**List of tasks**
1) Which versions of the LeNet architecture does the LeNet documentation say its base class can define?
2) Pick up the LeNet documentation after its final line and write the next part of it.

**Supplied text**

━━━━━━━━━━━━━━━━━━━━━━━━━━━━━━

LeNet¶
ConvNet Image Classification
- class lucid.models.LeNet(conv_layers: list[dict], clf_layers: list[int], clf_in_features: int, _base_activation: ~typing.Type[~lucid.nn.module.Module] = <class 'lucid.nn.modules.activation.Tanh'>)¶
Overview¶
The LeNet base class provides a flexible implementation for defining various versions of the LeNet architecture, including LeNet-1, LeNet-4, and LeNet-5.
It allows the configuration of convolutional and fully connected layers through arguments, making it adaptable for different use cases.
Class Signature¶
class LeNet(nn.Module):
def __init__(
self,
conv_layers: list[dict],
clf_layers: list[int],
clf_in_features: int,
) -> None
Parameters¶
conv_layers (list[dict]) A list of dictionaries specifying the configuration of the convolutional layers. Each dictionary should define the number of output channels (out_channels) and optionally other parameters such as kernel size, stride, and padding.
clf_layers (list[int]) A list specifying the sizes of fully connected (classifier) layers. Each entry represents the number of units in the respective layer.
clf_in_features (int) The number of input features for the first fully connected layer. This is determined by the output size of the feature extractor.

━━━━━━━━━━━━━━━━━━━━━━━━━━━━━━

**Stored data**
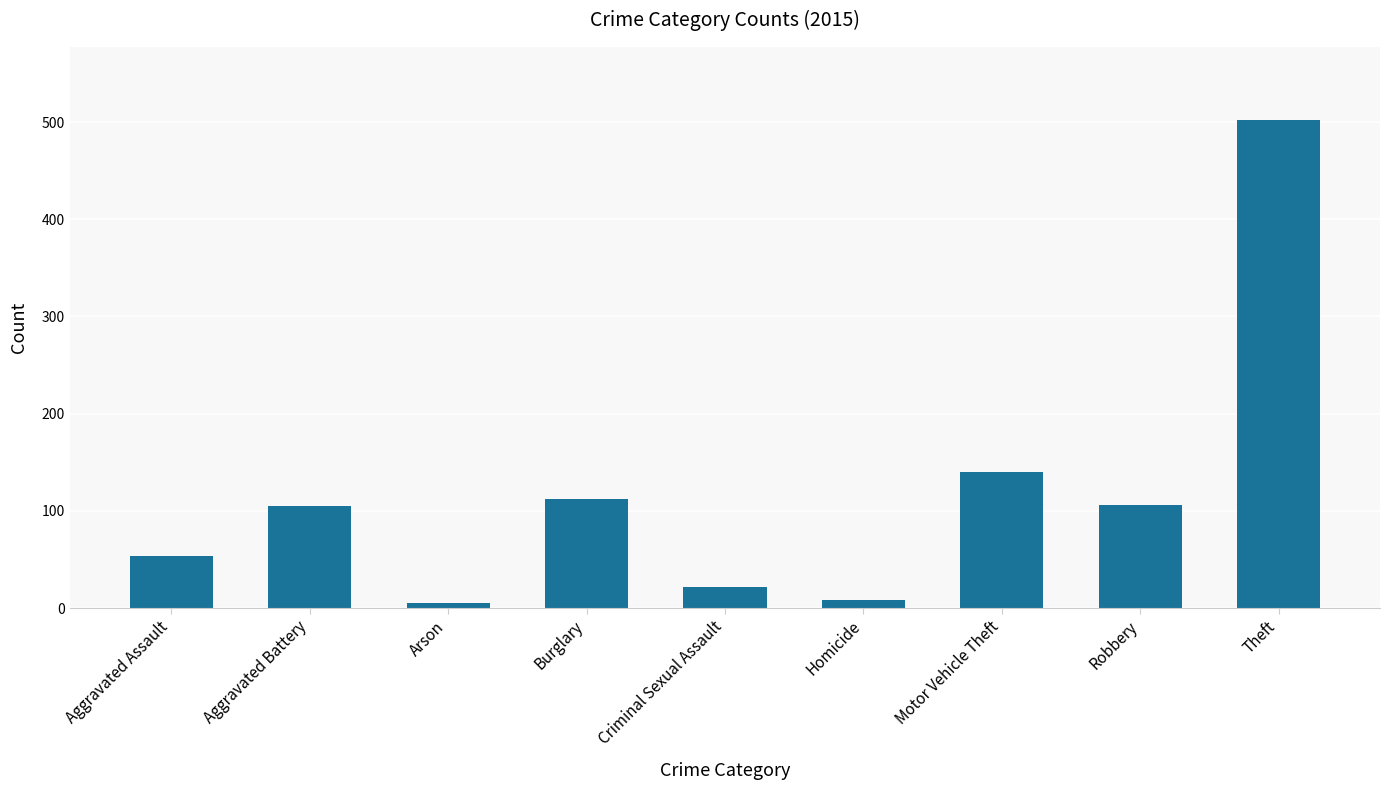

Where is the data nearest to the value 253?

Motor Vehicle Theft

━━━━━━━━━━━━━━━━━━━━━━━━━━━━━━

**Answers to the exercises**
1) LeNet-1, LeNet-4, and LeNet-5.

2)
Attributes¶
feature_extractor (nn.Sequential) A sequential model containing the convolutional and pooling layers.
classifier (nn.Sequential) A sequential model containing the fully connected layers.
Methods¶
forward(x: Tensor) -> Tensor Performs the forward pass through the feature extractor and classifier.
def forward(self, x): x = self.feature_extractor(x) x = x.view(x.shape[0], -1) # Flatten x = self.classifier(x) return x
Example Usage¶
Below is an example of defining and using a LeNet-based architecture:
import lucid.models as models
# Define a custom LeNet architecture
custom_lenet = models.LeNet(
conv_layers=[
{"out_channels": 6},
{"out_channels": 16},
],
clf_layers=[120, 84, 10],
clf_in_features=16 * 5 * 5,
)
# Sample input tensor (e.g., 32x32 grayscale image)
input_tensor = lucid.Tensor([...])
# Forward pass
output = custom_lenet(input_tensor)
print(output)